Although I was not thrilled about waking before sunrise, I was up and ready for meditation day one. Prepared to focus on a breathing exercise, I read the directions from the guided challenge I found online and tried to pay careful attention to my breath. I went back to my breathing exercise and found myself counting my breaths: in 7 seconds, hold 10, exhale and repeat to keep from getting distracted.

3 p.m.

Remembering to meditate in between classes was a challenge, so I only remembered when I was on the bus ride home from school. I tried to control and elongate my breath, while concentrating on allowing the worries I accumulated during the day to leave my body. Finding peace in your head is a persistent challenge.

12 a.m.

I meditated in bed.

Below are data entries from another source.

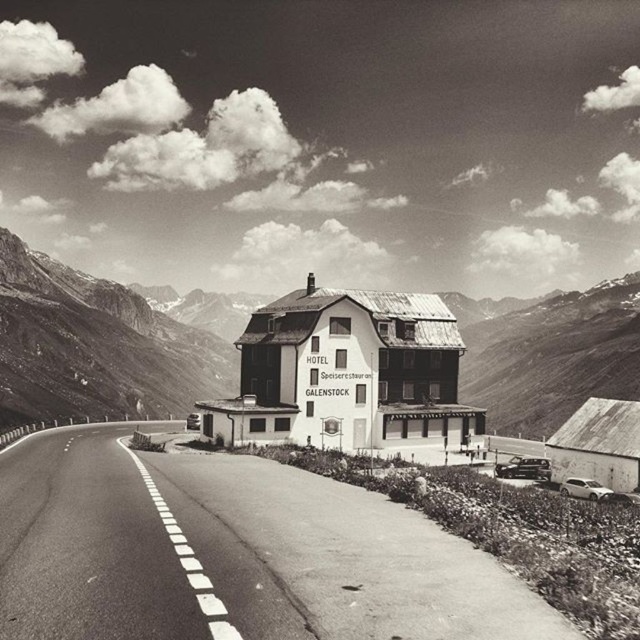
You are a hiker planning to reach the rugged stone mountain at center from the asphalt road at center. Based on the scene, which direction should you head relative to the road?

The asphalt road at center is located below rugged stone mountain at center, so you should head upwards from the asphalt road at center to reach the rugged stone mountain at center.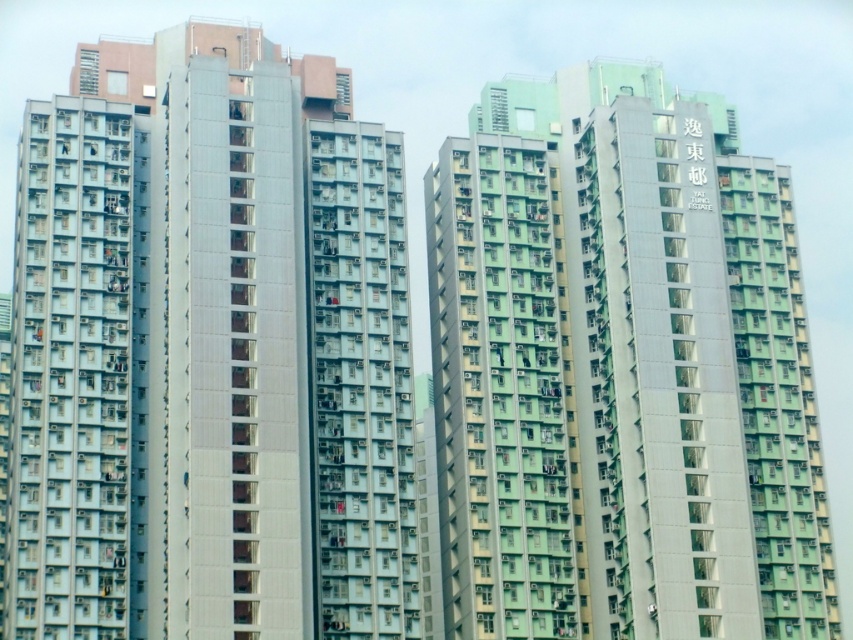
Does white glossy building at center appear on the right side of green matte building at center?

No, white glossy building at center is not to the right of green matte building at center.

Between white glossy building at center and green matte building at center, which one has less height?

With less height is white glossy building at center.

Describe the element at coordinates (209, 352) in the screenshot. I see `white glossy building at center` at that location.

Identify the location of white glossy building at center. (209, 352).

As I concentrated on my breathing, referring to the instructions from the exercise I did this morning, I fell asleep.

 

Day Two — Visualizing Flowery Fields

9 a.m.

I read the instructions and laid back down. I was instructed to breathe deeply and visualize a flower field with my favorite flowers. The instructions proceeded to tell me to smell the field I was in, but no matter how hard I tried, this sensory task proved rather difficult.

4 p.m.

I concentrated on my breathing, inhaling deeply, holding my breath and then exhaling slowly. I should have devoted these five minutes of my day to this exercise, but I found myself planning my dinner and the homework I was determined to conquer that night.

12 a.m.

Too tired to practice imagery meditation as I got ready for bed, I fell asleep before I could picture the field of flowers.

 

Day Three — Mindfulness

8:30 a.m.

I woke up excited for this next challenge. The key to mindfulness is to be in the present and focus on what is happening right now. I climbed out of bed and sat on my rug with my legs crossed and gazed at the floor with my eyes half open. I paid close attention to my breath without changing it, and this time I was allowed to let my mind wonder. Instead of forcing thoughts out of my head, I was instructed to observe them.

12 p.m.

During my midday break, I decided to sit and relax outside and work on my breathing again. I decided to be more mindful, so as I breathed, I listened to my surroundings. In five minutes, I actually did feel calmer and ready to continue with my busy day.

11 p.m.

I sat on my rug ready to be mindful, but instead all I heard was my roommates talking, a TV in the background and the pitter patter of our weenie dog’s paws as he chased his ball around the apartment. In my defense, I was definitely present and observant of the now.

 

Day Four — Breathing

8 a.m.

At this point, I felt like I was constantly being told how to breathe, and I couldn’t help but get distracted. It was definitely harder than it seemed.

1 p.m.

I was instructed to lay down and “feel how my body expands as a sponge as I breathe in, and feel how the air exits my body through the pores.” No matter the concentration, I only felt my breath exit through my nose not the pores I was supposed to picture.  

11 p.m.

This final breathing exercise of the day was meant to destress me,  so I would not have a bad sleep, but as per usual,  the only thing on my mind was the growing list of things I had to do the next day.

 

Day Five — Body Scan

8 a.m.

I was excited for the final day of the challenge. I was instructed to lie down and release any tension in my body starting with my toes. I tried my hardest, but I still could not demand my muscles to release tension.

12 p.m.

It was time for another five minute breathing exercise to charge me up for the rest of the day. I was thankful for this because after a long stressful week, five minutes of catching your breath and relaxing is what I needed to make it home.

11 p.m.

Again, I was challenged with the body scan exercise, I still felt like I failed. However, on the bright side, I did get enough relaxation to quickly fall asleep.

 

Conclusion

Mastering meditation requires a lot of skill and practice. In five short days of meditating, I realized a couple things:

First, I am not very well connected to my body. I realized rather quickly that I do not have the control to tell my body to release tension and to concentrate solely on breathing, because I was so easily distracted.

Second, I’m not very good about living and paying attention to the now. I also realized that I am always making lists, and anxious about things to come, and things I have to do. Taking time to reflect on what is going on in the current moment is important, and I definitely need practice.